Henceforth, the gravitational pull toward resolving differences would prove irresistible, though final agreement was weeks away on such issues as the precise scope of presidential powers and the consummately embarrassing, potentially explosive subject of slavery--on which weary delegates adopted a series of compromises that, in effect, left the issue to be settled by civil war.

On Sept. 17, with the final document officially committed to four parchment sheets in an elegant scroll, 38 delegates affixed their signatures, stepping forward in order of the states from north to south. Of those present, only three declined--Massachusetts’ Gerry, Virginia’s Gov.
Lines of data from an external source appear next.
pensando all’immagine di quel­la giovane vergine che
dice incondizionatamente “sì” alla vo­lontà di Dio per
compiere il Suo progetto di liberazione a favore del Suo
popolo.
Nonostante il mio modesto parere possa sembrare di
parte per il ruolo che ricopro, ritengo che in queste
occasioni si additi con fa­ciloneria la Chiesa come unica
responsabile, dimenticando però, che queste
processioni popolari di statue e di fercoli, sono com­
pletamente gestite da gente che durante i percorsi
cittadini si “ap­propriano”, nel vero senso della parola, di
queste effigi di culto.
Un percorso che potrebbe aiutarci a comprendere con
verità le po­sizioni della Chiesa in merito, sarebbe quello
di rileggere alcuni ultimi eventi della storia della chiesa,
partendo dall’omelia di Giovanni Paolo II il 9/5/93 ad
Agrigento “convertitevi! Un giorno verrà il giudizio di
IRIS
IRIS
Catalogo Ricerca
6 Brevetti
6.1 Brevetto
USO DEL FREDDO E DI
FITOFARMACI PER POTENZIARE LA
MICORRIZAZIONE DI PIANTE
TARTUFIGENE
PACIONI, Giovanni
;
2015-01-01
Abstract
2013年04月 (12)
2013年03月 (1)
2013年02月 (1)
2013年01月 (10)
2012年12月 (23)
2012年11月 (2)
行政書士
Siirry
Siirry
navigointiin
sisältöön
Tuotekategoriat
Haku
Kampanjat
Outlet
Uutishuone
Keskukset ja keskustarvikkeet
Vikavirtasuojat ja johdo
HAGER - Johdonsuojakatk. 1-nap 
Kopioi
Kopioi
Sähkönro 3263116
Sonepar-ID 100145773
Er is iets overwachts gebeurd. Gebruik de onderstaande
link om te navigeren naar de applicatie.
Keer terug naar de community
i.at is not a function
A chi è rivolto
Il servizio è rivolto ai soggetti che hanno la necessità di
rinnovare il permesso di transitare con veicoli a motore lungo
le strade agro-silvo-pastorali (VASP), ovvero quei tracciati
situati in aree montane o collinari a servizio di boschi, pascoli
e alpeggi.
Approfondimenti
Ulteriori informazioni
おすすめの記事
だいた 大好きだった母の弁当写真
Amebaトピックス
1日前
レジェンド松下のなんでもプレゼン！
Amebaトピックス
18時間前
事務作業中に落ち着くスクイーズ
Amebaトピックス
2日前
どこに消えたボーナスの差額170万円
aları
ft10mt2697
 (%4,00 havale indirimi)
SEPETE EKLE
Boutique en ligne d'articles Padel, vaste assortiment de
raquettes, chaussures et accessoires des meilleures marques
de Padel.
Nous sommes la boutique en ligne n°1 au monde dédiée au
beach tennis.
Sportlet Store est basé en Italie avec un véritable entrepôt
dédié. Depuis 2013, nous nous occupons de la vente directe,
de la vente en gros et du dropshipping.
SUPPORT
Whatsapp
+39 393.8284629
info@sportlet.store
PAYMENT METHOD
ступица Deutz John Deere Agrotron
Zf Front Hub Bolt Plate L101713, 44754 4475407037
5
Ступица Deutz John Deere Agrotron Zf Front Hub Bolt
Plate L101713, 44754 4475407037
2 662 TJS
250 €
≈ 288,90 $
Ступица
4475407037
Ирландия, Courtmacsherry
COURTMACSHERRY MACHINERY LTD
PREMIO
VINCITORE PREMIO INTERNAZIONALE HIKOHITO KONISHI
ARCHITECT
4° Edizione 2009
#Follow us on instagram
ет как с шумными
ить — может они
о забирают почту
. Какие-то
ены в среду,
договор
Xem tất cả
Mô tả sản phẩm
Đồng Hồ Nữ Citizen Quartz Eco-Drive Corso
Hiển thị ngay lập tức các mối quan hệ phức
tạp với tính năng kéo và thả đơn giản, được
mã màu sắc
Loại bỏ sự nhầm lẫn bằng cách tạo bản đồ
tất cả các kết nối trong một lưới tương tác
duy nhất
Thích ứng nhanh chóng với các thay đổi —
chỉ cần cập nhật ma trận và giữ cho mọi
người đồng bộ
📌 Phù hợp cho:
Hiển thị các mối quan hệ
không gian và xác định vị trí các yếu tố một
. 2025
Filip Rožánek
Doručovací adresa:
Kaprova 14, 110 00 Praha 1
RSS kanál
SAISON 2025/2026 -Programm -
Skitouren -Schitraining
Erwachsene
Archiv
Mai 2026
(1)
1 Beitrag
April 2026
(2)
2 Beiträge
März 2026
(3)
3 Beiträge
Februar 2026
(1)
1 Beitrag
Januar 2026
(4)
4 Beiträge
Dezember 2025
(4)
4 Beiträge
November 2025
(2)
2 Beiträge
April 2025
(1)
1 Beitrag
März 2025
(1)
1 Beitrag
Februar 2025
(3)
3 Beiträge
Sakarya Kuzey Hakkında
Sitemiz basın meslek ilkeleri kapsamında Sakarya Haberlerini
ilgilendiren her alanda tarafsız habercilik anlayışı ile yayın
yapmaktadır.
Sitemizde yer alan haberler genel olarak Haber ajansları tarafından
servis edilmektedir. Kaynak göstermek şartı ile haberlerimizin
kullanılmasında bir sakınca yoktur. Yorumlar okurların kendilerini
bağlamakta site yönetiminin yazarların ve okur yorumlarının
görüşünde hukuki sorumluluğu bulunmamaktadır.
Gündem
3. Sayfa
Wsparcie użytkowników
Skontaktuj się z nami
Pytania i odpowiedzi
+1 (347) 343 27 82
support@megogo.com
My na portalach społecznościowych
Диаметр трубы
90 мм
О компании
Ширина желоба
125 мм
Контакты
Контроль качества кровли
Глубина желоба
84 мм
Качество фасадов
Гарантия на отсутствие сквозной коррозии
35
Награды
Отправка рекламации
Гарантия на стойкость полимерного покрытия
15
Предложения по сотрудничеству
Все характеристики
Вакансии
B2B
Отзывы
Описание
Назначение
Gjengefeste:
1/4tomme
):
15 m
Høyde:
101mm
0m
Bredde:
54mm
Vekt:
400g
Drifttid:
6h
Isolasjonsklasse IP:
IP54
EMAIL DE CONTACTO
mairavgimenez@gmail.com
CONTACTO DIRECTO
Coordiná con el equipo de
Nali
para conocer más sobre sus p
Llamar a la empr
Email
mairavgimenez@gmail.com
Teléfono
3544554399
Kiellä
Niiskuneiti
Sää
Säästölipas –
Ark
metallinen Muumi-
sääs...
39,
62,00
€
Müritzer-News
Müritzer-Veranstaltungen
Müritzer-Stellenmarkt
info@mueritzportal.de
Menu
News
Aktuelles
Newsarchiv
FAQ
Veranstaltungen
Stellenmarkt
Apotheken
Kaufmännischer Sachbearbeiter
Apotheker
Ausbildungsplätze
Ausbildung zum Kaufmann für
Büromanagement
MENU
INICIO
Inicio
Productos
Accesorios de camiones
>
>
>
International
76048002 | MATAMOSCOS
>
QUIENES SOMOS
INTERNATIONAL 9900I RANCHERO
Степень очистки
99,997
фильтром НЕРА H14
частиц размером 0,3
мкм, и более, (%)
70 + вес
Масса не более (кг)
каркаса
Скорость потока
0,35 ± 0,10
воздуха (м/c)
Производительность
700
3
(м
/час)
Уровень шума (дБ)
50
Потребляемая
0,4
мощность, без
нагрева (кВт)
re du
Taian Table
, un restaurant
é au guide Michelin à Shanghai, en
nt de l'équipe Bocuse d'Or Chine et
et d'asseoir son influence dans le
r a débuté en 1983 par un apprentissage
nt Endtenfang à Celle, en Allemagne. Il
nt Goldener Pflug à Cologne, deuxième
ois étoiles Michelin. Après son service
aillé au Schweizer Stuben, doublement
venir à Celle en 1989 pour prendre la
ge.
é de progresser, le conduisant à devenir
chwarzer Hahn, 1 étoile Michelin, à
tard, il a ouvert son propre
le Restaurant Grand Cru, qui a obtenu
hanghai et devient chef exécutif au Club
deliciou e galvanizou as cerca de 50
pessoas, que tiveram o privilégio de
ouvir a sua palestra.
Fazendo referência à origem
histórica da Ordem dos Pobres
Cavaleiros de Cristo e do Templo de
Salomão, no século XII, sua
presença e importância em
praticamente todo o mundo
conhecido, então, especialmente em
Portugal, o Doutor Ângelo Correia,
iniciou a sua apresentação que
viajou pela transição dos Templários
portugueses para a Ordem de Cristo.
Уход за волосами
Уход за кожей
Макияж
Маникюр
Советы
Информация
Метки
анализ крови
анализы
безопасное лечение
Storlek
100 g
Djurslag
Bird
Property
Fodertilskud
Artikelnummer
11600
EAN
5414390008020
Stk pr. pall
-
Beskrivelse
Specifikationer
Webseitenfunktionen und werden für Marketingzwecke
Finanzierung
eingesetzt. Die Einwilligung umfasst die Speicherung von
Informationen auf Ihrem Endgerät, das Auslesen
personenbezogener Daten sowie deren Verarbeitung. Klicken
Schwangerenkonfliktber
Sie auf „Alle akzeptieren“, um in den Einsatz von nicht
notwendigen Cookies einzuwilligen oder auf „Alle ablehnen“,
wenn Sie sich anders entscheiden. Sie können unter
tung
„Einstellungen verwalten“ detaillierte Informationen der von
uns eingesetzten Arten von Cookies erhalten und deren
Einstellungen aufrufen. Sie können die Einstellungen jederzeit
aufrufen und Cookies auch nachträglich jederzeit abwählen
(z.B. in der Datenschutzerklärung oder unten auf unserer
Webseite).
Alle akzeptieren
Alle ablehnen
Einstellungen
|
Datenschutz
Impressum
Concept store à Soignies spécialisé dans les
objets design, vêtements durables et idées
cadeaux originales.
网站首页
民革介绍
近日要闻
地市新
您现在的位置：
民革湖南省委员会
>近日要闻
Randolph and George Mason.

U.S. History Had Begun

Though its roots stretched back through more than 150 years of Colonial and Revolutionary history and the fight over ratification would add the Bill of Rights and change the document profoundly, the history of the United States of America had begun.

Yet when Abraham Baldwin of Georgia had given the Constitution its last signature, James Madison concluded his journal on a surprisingly undramatic note:

“The constitution being signed by all the members except Mr. Randolph, Mr. Mason, and Mr. Gerry, who declined giving it the sanction of their names,” he wrote, “the Convention dissolved itself by an adjournment sine die.”